Last, but not least, we find ourselves at the most popular of the group, Philips Hue. Philips has been the most recognizable brand in this space for a long time, and for many, it’s the default starting point for their smart light ecosystem. Outside of the sheer branding power of Philips the company, and the money they’re able to spend on marketing, there are a couple of reasons Hue has risen to the top of the smart light game. To begin with, they have a HUGE offering. Besides your standard A19 bulb (what you would find in most light fixtures and lamps,) you can find bulbs of all shapes and sizes. This includes desktop lamps, flush mount lights, candelabras, and more.
With such a wide variety of bulbs, you have options in what you choose to have in your home. For instance, there are straight-up white bulbs that can only be dimmed and turned on and off. There are white ambiance bulbs of which you can adjust the specific color temperature as well as dim. And finally, there are fully color adjustable bulbs of which you can adjust brightness, colors, and temperature. So you can see how you might choose a custom assortment of bulbs depending on the needs in your house.
The Philips system works off of the Philips Hue Bridge. Basically, each of your lights will connect to the bridge and this is where all of your commands are processed. The one major advantage to this is that you can send commands to the bridge from anywhere at any time. This comes in handy when you’re out of town, but you want to make it seem like you aren’t. Philips Hue also works with the major smart home “managers” such as Amazon Echo, Google Home, and Apple HomeKit. So that means voice commands are most certainly in the wheelhouse.
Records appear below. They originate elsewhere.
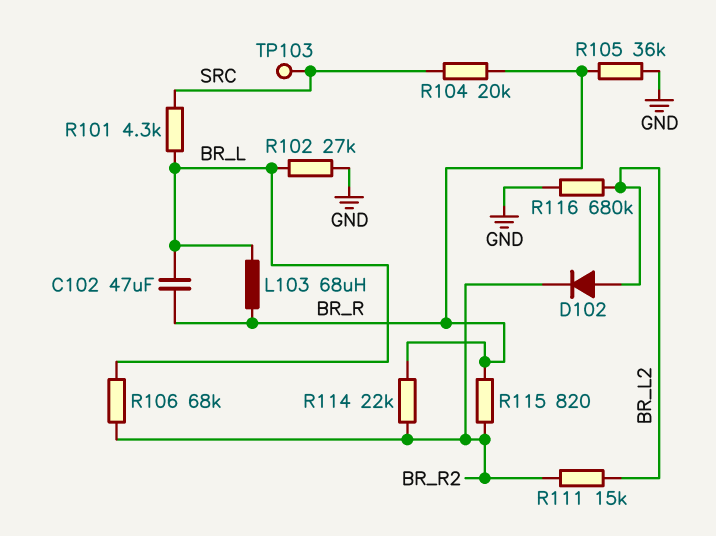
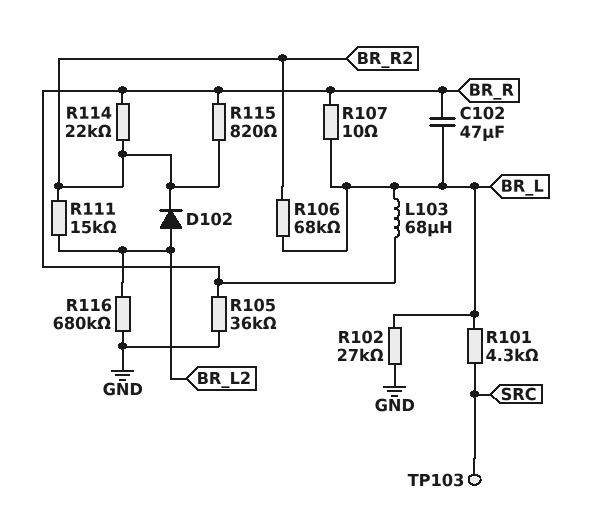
R104: 20k (BR_R, SRC) -> none
R107: none -> 10 (BR_L, BR_R)

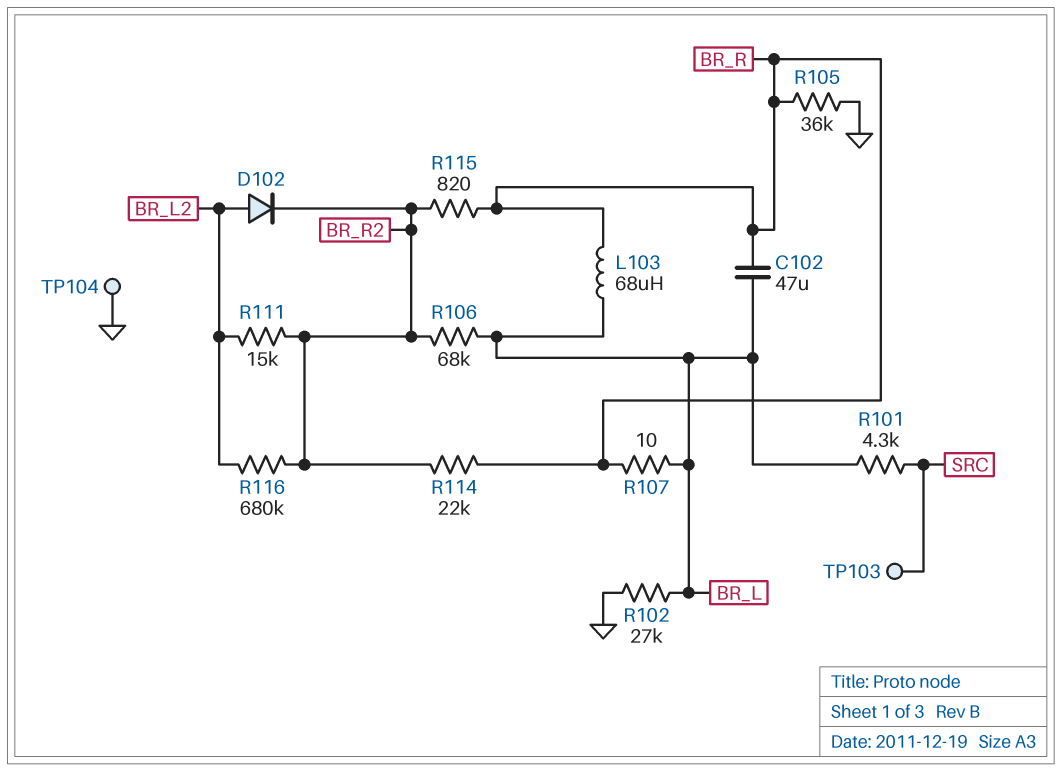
R116: 680k (BR_L2, GND) -> 680k (BR_L2, BR_R2)
TP104: none -> test point (GND)

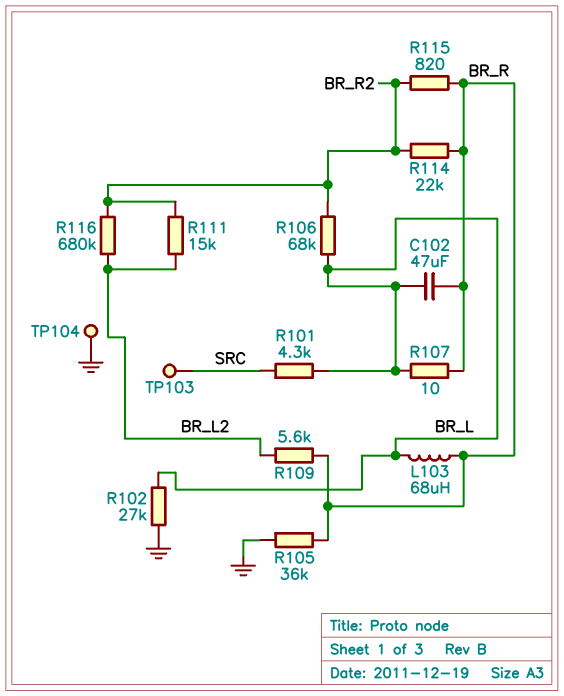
D102: diode (A BR_L2, K BR_R2) -> none
R109: none -> 5.6k (BR_L2, BR_R)

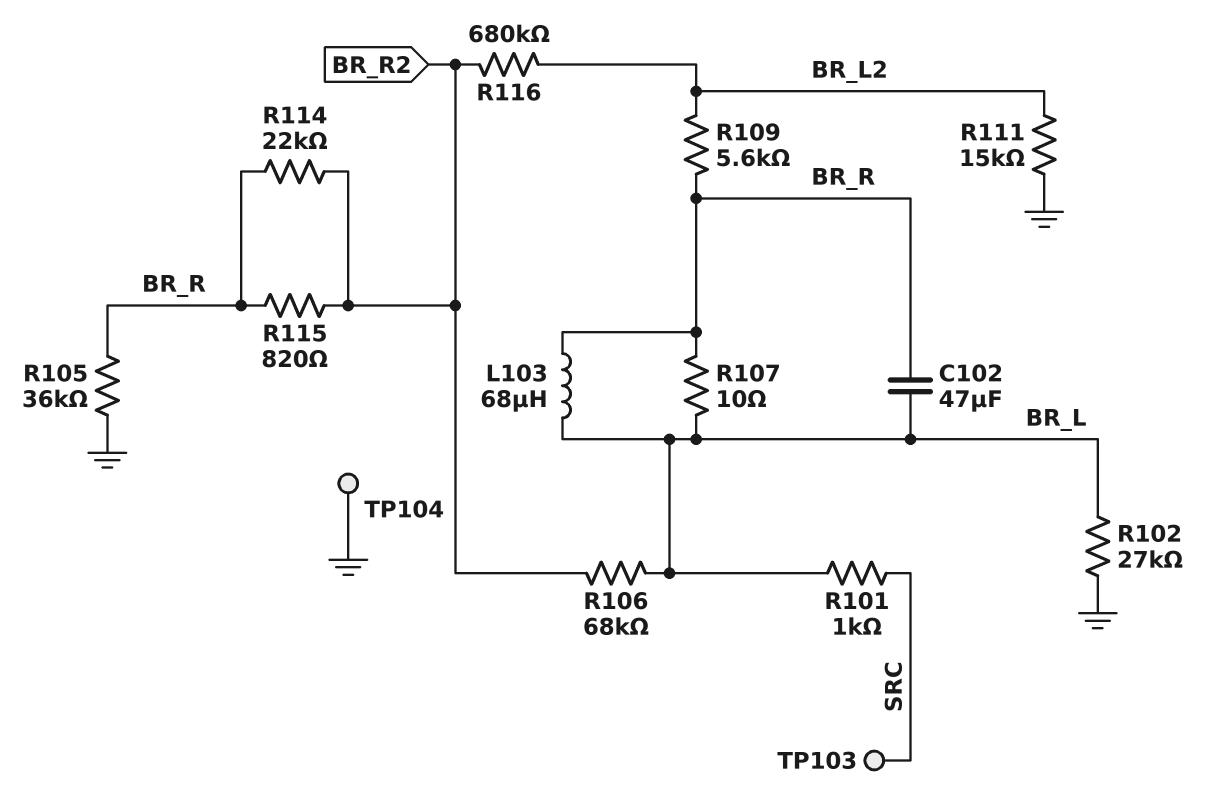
R101: 4.3k (BR_L, SRC) -> 1k (BR_L, SRC)
R111: 15k (BR_L2, BR_R2) -> 15k (BR_L2, GND)

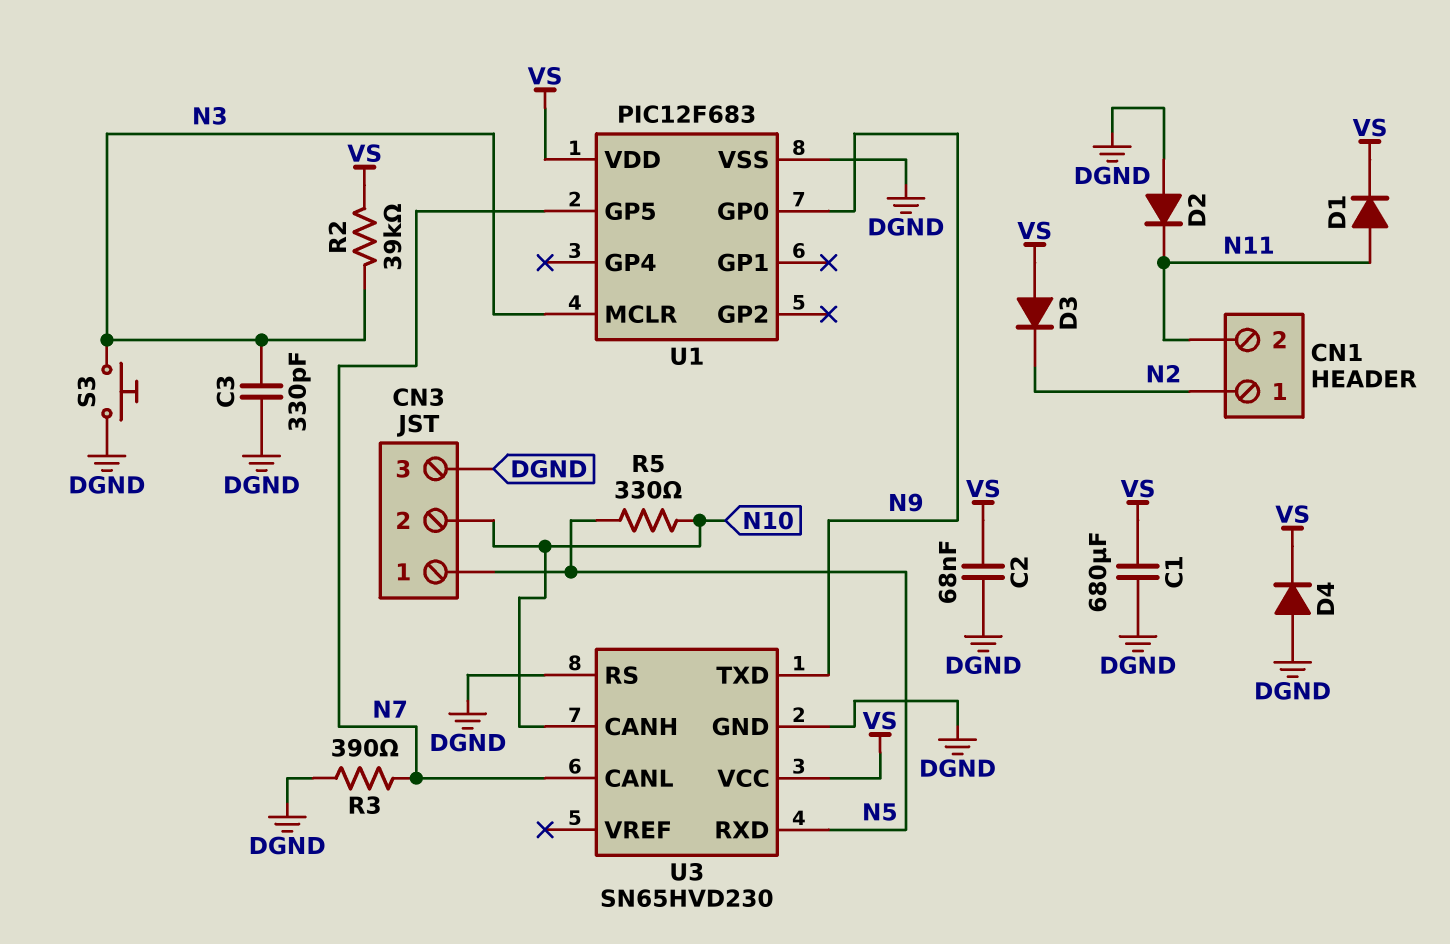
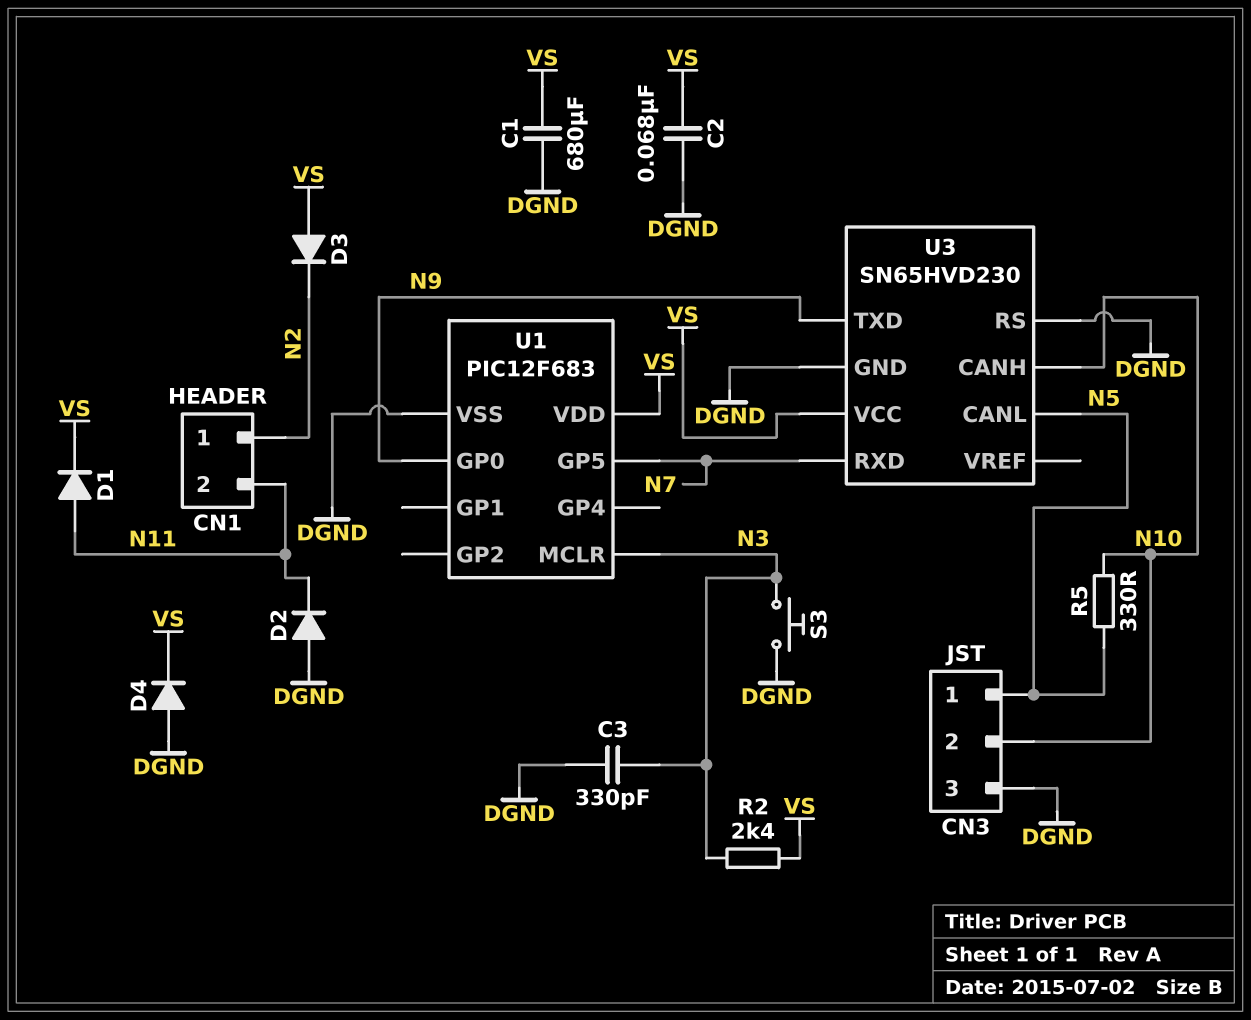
R2: 39k (N3, VS) -> 2.4k (N3, VS)
R3: 390 (DGND, N7) -> none
U3 pin CANL: N7 -> N5
U3 pin RXD: N5 -> N7

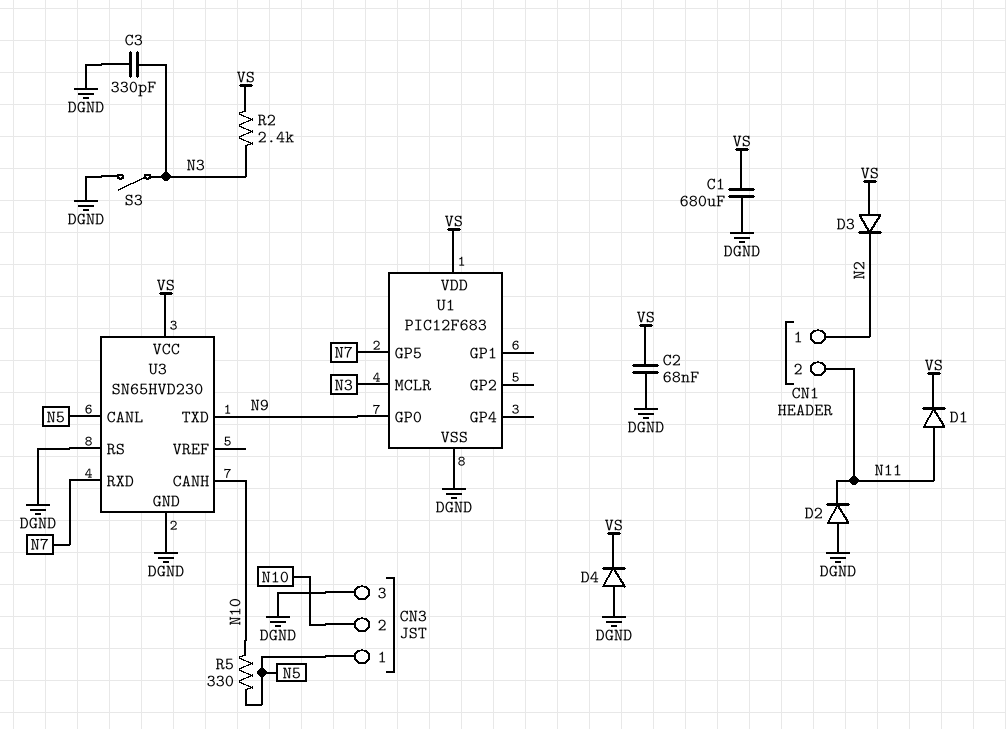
S3: button (DGND, N3) -> switch (DGND, N3)

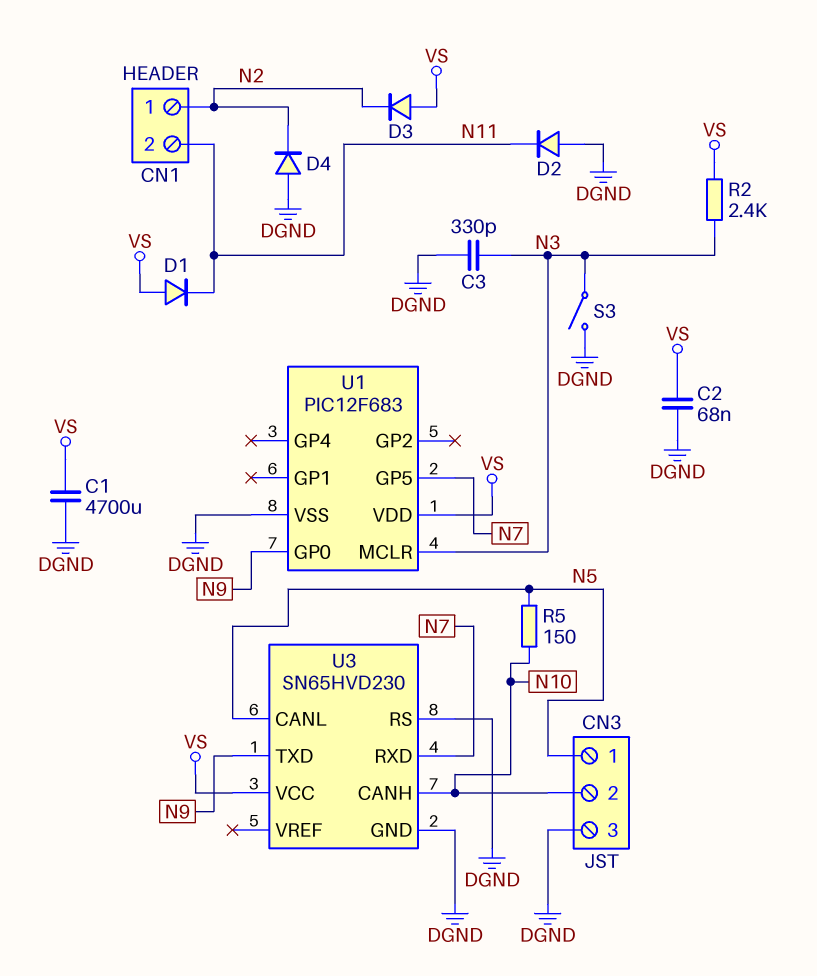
C1: 680uF (DGND, VS) -> 4700uF (DGND, VS)
D1: diode (A N11, K VS) -> diode (A VS, K N11)
D4: diode (A DGND, K VS) -> diode (A DGND, K N2)
R5: 330 (N5, N10) -> 150 (N5, N10)

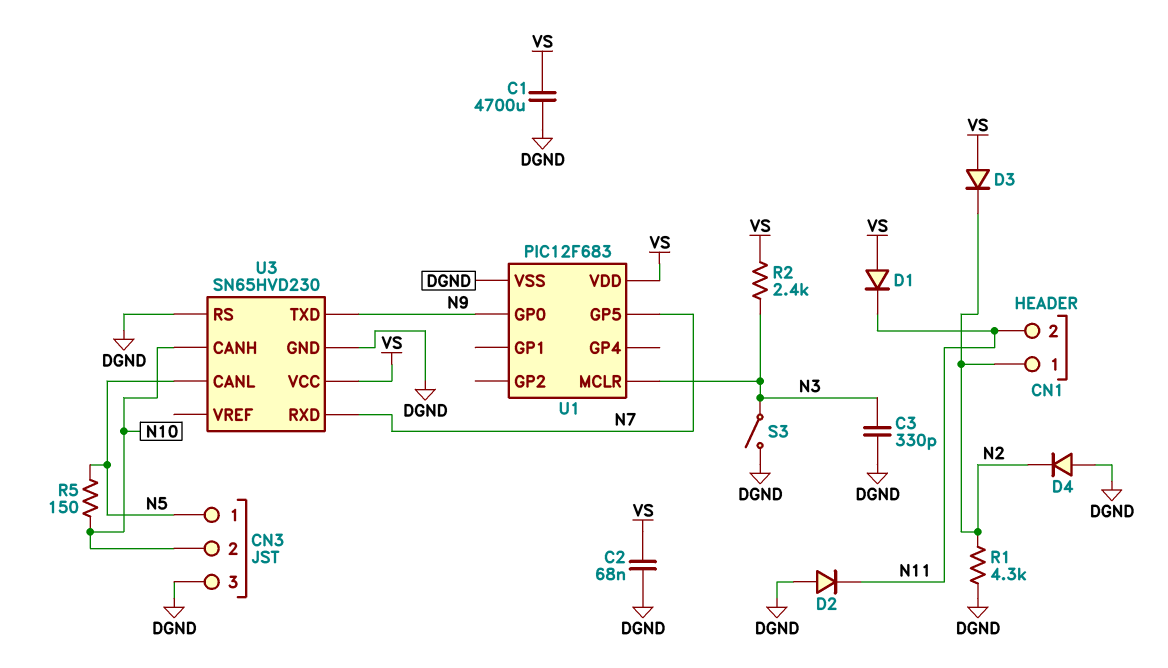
R1: none -> 4.3k (DGND, N2)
The easiest place to get started with Hue is with the A19 starter kit ($69.99) which includes two A19 bulbs and the Bridge. However, if you want to dive straight into the good stuff, Philips offers starter kits of similar stature costing as much as $200.
When it comes to smart light systems, you can see that there is a lot of parity in the features that each lineup offers. It really comes down to a couple of factors: price, WiFi vs. Bluetooth, and general compatibility. Once you determine how much you’re willing to spend, how you would like to be able to control your lights, and what existing systems (Amazon Echo, Google Home, Apple HomeKit) you want easy integration with, you can quickly narrow down which smart lights are for you.